In this Big Data Analytics project, we are finding the language trend analytics and its effect on the interview process using the data from Github API, Stackoverflow API and Indeed API
Data: Static Archival
Type of file Download: XML Download
In /Dataprofiling/StackOverflow
- Parse the XML File of Dataset using code in Data Transformation folder.
- profile_mapper.java, profile_reducer.java and profile.java is the code for profiling data.
- Output is a text file.
Data: Static
Type of file Download: JSON format using Indeed API
In /Dataprofiling/Indeed
- The JSON dataset file is converted to text file by including only the required fields.
- ProfilingMapper.java, ProfilingReducer.java and IndeedProfileImplementation.java is the code for profiling data.
- Output is a text file.
Data: Static
Type of file Download: JSON format using Github API
In /Dataprofiling/Github
- Only some fields of the json dataset are stored like event_id, event_repo_languages, event_repo_id,event_repo_name, payload etc.
- ProfileMap.py, ProfileReduce.py is the code for profiling data.
- Output is a text file which contains json records and fed into CleanMap.
In /DataCleaning/StackOerflow
- Parse the XML File of Dataset from profiling code.
- Use the output of this file as input for clean_mapper.java
- clean-mapper.java and clean_reducer.java is mapreduce code for cleaning the data.
- clean.java is the driver code for mapreduce
- Output for this is a text file.
In /DataCleaning/Indeed
- The JSON dataset file is converted to text file by including only the required fields.
- Use the output of this file as input for CleaningMapper.java
- CleaningMapper.java and CleaningReducer.java is mapreduce code for cleaning the data.
- IndeedCleanImplementation.java is the driver code for mapreduce
- Output for this is a text file.
In /DataCleaning/Github
- In CleanMap.py the JSON dataset is parsed. Each line from STDIN represents an event. Some events contain no languages at all. We filter for events having atleast one programming language.
- The Output from CleanMap.py is (event_id, cleaned_json_record_of_event_id) ie. it outputs cleaned records with key as event_id and value as the json record.
- CleanReduce.py splits the key and value, and stores the value (record) line by line. Output is a text file with json records.
/DataAnalytic/StackOverflowAnalytics.scala - This code finds the Language Ranking on the basis of number of records.
Also , outputs new files for tags with each language from Github Rankings
/DataAnalytic/StackOverflowPairingtop20.scala - This code finds the ranking of pairing of top 20 languages from the dataset. The top 20 languages are collective ranking for Analytic iteration 1.
/DataAnalytic/StackOverflow_answercount-score.hql - This is a hive file which ranks top 20 languages from StackOverflow Dataset on the basis of questions answered and the score received. The top 20 languages are from Analytic iteration-1.

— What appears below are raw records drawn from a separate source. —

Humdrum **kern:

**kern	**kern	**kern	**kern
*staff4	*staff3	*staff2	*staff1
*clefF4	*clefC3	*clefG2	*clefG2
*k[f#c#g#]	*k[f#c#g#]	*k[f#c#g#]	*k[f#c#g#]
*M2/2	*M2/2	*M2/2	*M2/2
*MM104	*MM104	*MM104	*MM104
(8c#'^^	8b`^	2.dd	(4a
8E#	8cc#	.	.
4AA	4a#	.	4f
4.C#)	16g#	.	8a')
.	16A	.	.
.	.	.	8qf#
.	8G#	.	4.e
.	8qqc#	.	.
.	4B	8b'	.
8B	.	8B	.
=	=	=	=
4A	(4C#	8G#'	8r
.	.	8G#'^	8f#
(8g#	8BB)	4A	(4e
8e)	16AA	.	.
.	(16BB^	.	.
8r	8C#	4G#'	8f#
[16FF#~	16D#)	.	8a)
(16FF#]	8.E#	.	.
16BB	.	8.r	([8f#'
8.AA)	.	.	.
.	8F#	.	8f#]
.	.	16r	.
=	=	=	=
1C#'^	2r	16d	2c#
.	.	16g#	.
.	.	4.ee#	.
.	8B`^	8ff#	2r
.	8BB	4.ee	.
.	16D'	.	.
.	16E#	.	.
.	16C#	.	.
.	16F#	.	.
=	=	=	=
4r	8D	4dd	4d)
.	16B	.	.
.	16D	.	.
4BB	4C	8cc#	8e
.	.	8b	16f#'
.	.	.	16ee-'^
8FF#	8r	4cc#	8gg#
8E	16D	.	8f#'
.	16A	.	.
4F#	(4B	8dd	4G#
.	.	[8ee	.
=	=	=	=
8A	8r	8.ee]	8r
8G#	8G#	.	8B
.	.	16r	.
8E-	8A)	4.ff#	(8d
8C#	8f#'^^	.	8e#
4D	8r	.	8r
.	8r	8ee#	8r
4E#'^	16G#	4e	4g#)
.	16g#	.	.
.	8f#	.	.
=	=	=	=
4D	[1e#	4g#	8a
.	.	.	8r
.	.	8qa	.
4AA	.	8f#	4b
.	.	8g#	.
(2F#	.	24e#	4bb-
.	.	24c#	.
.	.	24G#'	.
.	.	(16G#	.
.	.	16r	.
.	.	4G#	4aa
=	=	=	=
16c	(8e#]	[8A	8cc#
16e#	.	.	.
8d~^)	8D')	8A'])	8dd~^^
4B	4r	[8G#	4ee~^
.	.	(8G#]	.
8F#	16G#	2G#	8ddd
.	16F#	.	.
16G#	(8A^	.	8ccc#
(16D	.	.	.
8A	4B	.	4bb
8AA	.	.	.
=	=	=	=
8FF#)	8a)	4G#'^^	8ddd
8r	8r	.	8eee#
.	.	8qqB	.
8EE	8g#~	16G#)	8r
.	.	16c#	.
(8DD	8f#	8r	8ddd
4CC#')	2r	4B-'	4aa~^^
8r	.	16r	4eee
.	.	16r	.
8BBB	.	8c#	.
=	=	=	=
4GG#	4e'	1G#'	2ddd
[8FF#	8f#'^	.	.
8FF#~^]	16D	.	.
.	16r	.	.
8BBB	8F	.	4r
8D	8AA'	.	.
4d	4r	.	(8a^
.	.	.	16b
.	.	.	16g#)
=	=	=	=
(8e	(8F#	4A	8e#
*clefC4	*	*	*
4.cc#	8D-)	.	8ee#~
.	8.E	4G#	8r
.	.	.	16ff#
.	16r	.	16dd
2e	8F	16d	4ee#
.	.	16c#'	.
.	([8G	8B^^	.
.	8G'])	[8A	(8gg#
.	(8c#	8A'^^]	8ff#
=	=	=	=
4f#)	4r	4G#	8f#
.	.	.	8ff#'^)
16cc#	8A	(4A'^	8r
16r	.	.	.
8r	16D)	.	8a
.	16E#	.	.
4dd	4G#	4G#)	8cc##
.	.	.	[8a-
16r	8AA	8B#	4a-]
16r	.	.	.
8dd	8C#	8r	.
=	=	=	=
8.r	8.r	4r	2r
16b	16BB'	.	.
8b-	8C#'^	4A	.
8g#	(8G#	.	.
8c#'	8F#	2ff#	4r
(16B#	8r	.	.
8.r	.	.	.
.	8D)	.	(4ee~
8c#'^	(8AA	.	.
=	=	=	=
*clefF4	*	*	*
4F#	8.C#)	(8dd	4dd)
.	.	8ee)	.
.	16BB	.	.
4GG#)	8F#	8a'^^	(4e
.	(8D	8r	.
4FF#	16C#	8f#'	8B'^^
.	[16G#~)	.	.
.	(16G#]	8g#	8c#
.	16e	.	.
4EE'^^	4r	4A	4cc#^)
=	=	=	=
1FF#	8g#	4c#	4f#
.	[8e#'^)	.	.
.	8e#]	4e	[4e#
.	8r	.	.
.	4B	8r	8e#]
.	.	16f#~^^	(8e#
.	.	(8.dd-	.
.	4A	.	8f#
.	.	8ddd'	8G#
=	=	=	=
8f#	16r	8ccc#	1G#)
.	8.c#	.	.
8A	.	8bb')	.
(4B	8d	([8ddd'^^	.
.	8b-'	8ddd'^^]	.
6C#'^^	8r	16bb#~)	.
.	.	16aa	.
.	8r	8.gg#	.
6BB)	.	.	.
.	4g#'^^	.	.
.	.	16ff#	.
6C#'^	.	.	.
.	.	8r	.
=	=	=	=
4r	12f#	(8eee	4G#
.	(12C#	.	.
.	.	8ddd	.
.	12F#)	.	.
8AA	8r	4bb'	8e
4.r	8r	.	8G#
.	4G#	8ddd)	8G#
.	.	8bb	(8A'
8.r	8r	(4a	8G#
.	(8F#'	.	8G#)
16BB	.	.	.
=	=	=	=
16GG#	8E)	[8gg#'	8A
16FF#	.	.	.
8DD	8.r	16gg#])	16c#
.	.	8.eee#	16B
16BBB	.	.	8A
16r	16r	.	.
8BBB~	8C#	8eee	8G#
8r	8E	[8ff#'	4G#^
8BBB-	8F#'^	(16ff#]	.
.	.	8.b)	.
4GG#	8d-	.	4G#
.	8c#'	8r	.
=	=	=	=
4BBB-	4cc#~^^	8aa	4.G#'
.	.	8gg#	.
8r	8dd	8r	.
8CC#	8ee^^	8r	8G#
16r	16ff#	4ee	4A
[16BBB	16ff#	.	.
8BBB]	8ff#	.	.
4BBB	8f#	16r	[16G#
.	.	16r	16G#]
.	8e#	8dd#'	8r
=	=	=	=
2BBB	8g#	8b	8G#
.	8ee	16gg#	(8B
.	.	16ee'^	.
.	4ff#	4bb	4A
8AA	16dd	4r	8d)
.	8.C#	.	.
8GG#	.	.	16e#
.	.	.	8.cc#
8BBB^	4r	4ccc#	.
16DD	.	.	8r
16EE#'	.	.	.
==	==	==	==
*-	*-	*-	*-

/DataAnalytic/IndeedAnalytic2.scala - This code finds the Language Ranking on the basis of number of records i.e. Job description for respective Languages.
/DataAnalytic/IndeedAnalytic1.scala - This code outputs pair count of respective language with each of the other languages found together in Job descriptions of all jobs.
/DataAnalytic/IndeedPairingTopLanguages.scala - This code finds the ranking of pairing of top 20 languages from the dataset. The top 20 languages are collective ranking for Analytic iteration 1.
/DataAnalytic/analyzeGithub.py - This code finds Language ranking on the basic of number of events from 15th nov till 30th nov
/DataAnalytic/analyzeGithubTrends.py - This code finds language ranking/daily trends for each day from 15th nov till 30th nov
/DataAnalytic/analyzePairwiseGithub.py = This code finds the ranking of pairing of top 20 languages that were common to each event from the data set.